To put this in context, this is about 50 per cent of the cost (in today's money) of America's late involvement in the First World War, just under a third of the cost of the Korean War and a fifth of the expenditure on the conflict in Vietnam.

It is also a third more than the last Gulf War in 1991. This is not because it is any more expensive to wage this conflict, just that the UK and the US have to pay for all of it. "The allies have to foot their own bill this time," explains Mark Cliffe, chief economist at ING Barings. "In 1991 the Gulf states, Japan and Germany all paid out to help cover the costs."

This $100bn assumes a short conflict. The Congressional Budget Office has priced war at between $6bn and $9bn a month just for the cost of munitions and supplies, while deploying troops would cost another $9bn-$13bn a month, and occupation would come in at between $1bn and $4bn a month. A month-long war with a year-long occupation would cost up to $70bn, but a three-month war and two years of occupation could cost $200bn.

The $95bn estimate includes some of the compensation the US government is going to offer Turkey for letting US troops use its bases. But as the Turkish parliament has thrown out the US plans and intense negotiations are under way, there could be substantially more aid for Turkey. The total bill could exceed $30bn and it is not clear how much of this is included in the war funding being put before Congress.

And Turkey isn't the only country looking for compensation. Israel has asked for $12bn in a mix of aid and loan guarantees, Egypt is pressing for up to $8bn and Jordan is likely to seek up to $2bn. Others may also look for help, leaving a total bill for assistance to "friendly" countries of over $50bn. This means that in the case of a long but successful war, the total direct cost could be at least $250bn.

All this ignores the impact on the world economy, which is much harder to quantify. The most obvious effect is on the oil price. On Friday it closed at $33.60 a barrel, over $10 higher than it was before this crisis started. But economists and oil traders cannot agree on how much of this rise is due to the Iraq situation and how much to problems in Venezuela.

However, assuming the price would be around $25 without the crisis, then it is making oil some $8 a barrel more expen- sive. The world consumes 75 million barrels a day, which makes the daily increased cost $600m. Even given a short war, the crisis will have lasted about six months, for a total extra cost to the world of $36bn.
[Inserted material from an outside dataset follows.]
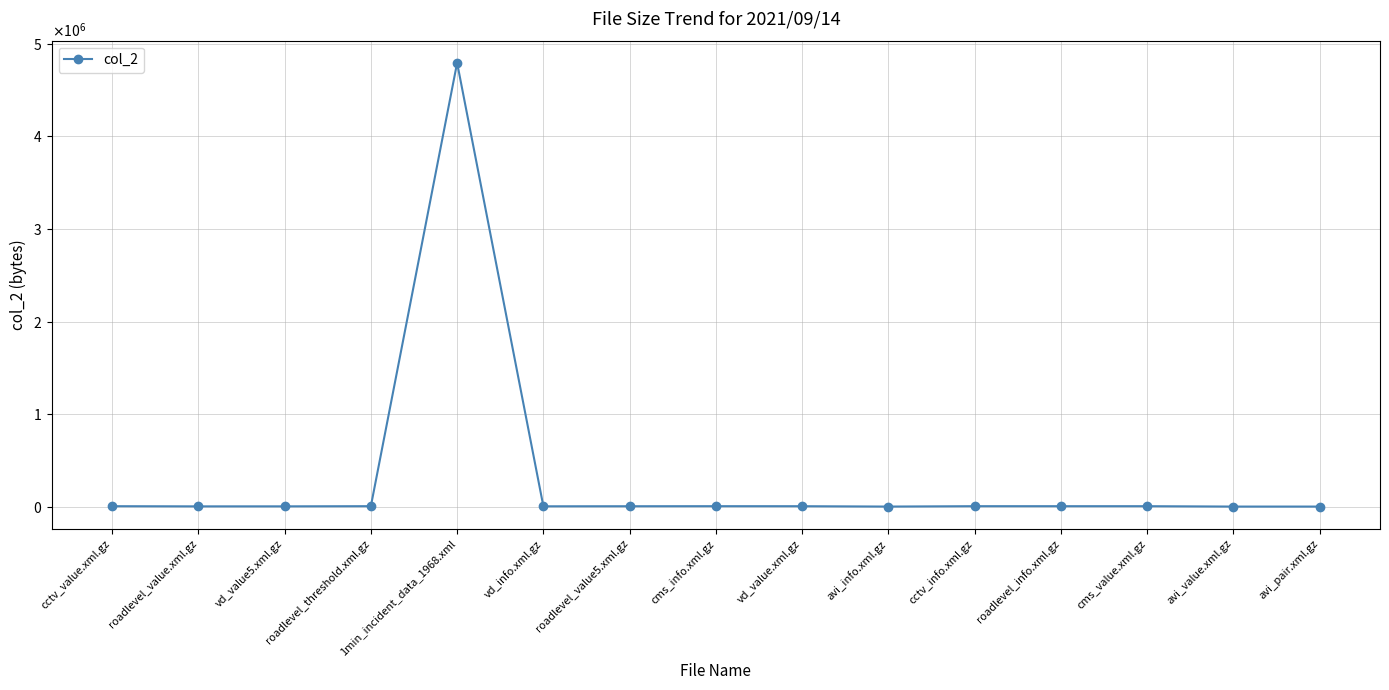

At which label does the data first exceed 5255?

cctv_value.xml.gz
Optimistic economists believe the oil price will drop once the war is over, as it did in 1991. But others have changed their view. "We thought the price would fall back to $20, but we now think it will only be to around $27 or $28," says Keith Wade, chief economist at Schroders Investment Management. "This is because inventories are so low and it will take some time before Iraqi oil comes on stream."

HSBC estimates that each $5 rise in the price of oil would cut world economic growth by 0.1 per cent, or $32bn. So if the oil price stays $8 higher for the year, this would cost the global economy $51bn.

The knock-on effect could be even more marked. Already the world's economies are suffering as investment decisions are put off and people are thrown out of work. "Early estimates of US GDP growth for the first quarter ranged around 3 per cent, but these seem wide of the mark," says Stephen Lewis at Monument Research. "There must be some doubt about whether there will be any growth at all." In effect, this means the crisis has cost the US economy $300m in the first three months of this year alone.

And what happens after the war? Mr Cliffe at ING Barings was initially derided as too bearish when he said world economic growth could be cut by up to 1.7 per cent because of the conflict. However, many are coming round to his view. If Mr Cliffe is right, this would mean a bill for the world of $530bn this year – and he was assuming a sharp recovery in global activity after the war. But now he is not so sure, pointing out that recovery could be slow or even negligible until the political uncertainty is sorted out.

Mr Wade agrees: "The cost of the war and of occupation is pretty open-ended. And if Bush then goes after Iran or North Korea, the uncertainty will continue. Even an ideal, short war will not put the world economy back on a recovery path."